> **Testo**:
Alla domanda di Danilo Zolo sulla sua ipotesi di profonda continuità tra i suoi libri precedenti e l’ultimo scritto ha risposto:
“…È vero. Nel mio libro Società del rischio, che è apparso in Germania nel 1986, avevo proposto la distinzione fra una prima e una seconda modernità. Avevo caratterizzato la prima modernità nei seguenti termini: una società statale e nazionale, strutture collettive, pieno impiego, rapida industrializzazione, uno sfruttamento della natura non 'visibile'. Il modello della prima modernità -- che potremmo anche chiamare semplice o industriale -- ha profonde radici storiche. Si è affermato nella società europea, attraverso varie rivoluzioni politiche ed industriali, a partire dal Settecento. Oggi, alla fine del millennio, ci troviamo di fronte a ciò che io chiamo 'modernizzazione della modernizzazione' o 'seconda modernità' od anche 'modernità riflessiva'. Si tratta di un processo nel quale vengono poste in questione e divengono oggetto di 'riflessione' le fondamentali assunzioni, le insufficienze e le antinomie della prima modernità. E a tutto ciò sono collegati problemi cruciali della politica moderna. La modernità illuministica deve affrontare la sfida di cinque processi: la globalizzazione, l'individualizzazione, la disoccupazione, la sottoccupazione, la rivoluzione dei generi e, last but not least, i rischi globali della crisi ecologica e della turbolenza dei mercati finanziari. Penso che si stiano affermando un nuovo tipo di capitalismo e un nuovo stile di vita, molto diversi dalle fasi precedenti dello sviluppo sociale. Ed è per queste ragioni che abbiamo urgente bisogno di nuovi quadri di riferimento sia sul piano sociologico che su quello politico…”.

> **Dati archiviati**:
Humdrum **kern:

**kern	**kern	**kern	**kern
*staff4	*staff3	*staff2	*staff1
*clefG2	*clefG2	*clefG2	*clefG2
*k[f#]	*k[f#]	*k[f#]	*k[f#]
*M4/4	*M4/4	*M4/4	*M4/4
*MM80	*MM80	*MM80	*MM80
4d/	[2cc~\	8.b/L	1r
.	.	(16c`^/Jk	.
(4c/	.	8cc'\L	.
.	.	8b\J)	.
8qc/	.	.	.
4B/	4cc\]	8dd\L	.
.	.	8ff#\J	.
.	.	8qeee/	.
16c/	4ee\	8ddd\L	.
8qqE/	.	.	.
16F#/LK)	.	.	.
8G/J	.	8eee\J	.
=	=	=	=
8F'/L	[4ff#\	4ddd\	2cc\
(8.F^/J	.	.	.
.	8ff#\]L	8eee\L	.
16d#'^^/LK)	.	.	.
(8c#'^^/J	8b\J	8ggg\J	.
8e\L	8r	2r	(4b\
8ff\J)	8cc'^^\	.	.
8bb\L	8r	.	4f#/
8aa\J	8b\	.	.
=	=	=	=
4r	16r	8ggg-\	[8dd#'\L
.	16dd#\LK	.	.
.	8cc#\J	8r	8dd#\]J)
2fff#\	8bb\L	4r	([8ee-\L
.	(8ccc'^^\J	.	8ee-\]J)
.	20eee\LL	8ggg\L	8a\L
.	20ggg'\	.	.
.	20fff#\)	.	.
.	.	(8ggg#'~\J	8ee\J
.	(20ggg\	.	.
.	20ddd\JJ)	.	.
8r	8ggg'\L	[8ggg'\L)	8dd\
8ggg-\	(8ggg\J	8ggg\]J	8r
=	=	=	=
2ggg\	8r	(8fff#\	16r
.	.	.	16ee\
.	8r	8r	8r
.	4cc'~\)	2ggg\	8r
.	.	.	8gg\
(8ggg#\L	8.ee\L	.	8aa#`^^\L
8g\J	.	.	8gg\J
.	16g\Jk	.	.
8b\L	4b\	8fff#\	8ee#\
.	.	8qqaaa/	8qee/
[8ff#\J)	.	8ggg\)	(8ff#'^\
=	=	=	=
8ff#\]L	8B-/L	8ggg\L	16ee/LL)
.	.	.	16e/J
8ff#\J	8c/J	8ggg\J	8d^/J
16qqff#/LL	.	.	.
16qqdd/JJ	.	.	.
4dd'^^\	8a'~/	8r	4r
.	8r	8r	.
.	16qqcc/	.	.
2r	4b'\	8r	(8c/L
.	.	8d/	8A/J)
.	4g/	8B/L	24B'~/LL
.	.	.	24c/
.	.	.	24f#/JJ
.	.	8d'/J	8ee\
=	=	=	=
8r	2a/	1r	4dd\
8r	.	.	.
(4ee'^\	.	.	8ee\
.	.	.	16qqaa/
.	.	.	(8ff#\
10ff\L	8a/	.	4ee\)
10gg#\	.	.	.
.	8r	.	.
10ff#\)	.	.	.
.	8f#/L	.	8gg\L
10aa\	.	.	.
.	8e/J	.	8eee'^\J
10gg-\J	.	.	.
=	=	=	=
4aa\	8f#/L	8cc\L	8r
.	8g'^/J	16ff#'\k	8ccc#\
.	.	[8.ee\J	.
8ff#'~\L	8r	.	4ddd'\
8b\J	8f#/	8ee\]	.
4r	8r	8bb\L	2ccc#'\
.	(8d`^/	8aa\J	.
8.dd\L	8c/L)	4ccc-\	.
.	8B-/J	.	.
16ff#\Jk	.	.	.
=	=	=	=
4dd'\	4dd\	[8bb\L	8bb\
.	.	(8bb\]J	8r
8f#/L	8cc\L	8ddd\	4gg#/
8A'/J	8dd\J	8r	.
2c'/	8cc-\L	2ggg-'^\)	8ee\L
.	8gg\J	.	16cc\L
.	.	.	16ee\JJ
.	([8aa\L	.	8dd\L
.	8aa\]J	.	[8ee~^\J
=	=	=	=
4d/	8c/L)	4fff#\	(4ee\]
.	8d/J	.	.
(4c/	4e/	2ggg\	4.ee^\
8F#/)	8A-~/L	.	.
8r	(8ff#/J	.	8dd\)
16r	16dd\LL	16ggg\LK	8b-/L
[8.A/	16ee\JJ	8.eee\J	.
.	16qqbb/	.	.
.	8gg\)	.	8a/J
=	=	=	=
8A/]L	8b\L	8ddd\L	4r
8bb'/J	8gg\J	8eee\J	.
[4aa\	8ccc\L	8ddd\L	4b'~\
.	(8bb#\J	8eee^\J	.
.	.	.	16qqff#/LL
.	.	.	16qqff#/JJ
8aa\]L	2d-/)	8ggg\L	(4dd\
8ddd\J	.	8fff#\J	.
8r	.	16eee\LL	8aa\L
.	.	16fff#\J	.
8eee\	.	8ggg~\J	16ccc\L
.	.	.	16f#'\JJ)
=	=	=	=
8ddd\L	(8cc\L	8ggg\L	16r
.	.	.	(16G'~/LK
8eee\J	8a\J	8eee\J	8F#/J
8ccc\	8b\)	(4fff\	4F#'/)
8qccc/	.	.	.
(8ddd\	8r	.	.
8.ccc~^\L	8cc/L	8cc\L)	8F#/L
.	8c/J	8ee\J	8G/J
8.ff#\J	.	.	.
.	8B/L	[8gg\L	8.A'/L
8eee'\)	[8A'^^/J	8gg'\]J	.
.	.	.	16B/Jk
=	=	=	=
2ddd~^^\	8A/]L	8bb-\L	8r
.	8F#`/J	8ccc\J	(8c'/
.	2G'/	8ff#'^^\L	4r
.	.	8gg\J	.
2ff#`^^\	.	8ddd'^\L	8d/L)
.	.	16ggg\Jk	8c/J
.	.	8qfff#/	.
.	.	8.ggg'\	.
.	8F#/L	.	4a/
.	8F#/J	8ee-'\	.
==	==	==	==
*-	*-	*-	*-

> **Istruzioni da seguire**: Indichi se ciascuna delle seguenti affermazioni concorda con il testo sulla prima e la seconda modernità, rispondendo sì o no e riportando tra virgolette le parole del testo che lo stabiliscono: (a) il libro Società del rischio è uscito in Germania nel 1986; (b) il modello della prima modernità si è affermato nella società europea a partire dall'Ottocento; (c) tra i tratti della prima modernità figura il pieno impiego.

> **Risposta all'esercizio**:
(a) Sì: "che è apparso in Germania nel 1986".
(b) No: "a partire dal Settecento".
(c) Sì: "strutture collettive, pieno impiego, rapida industrializzazione".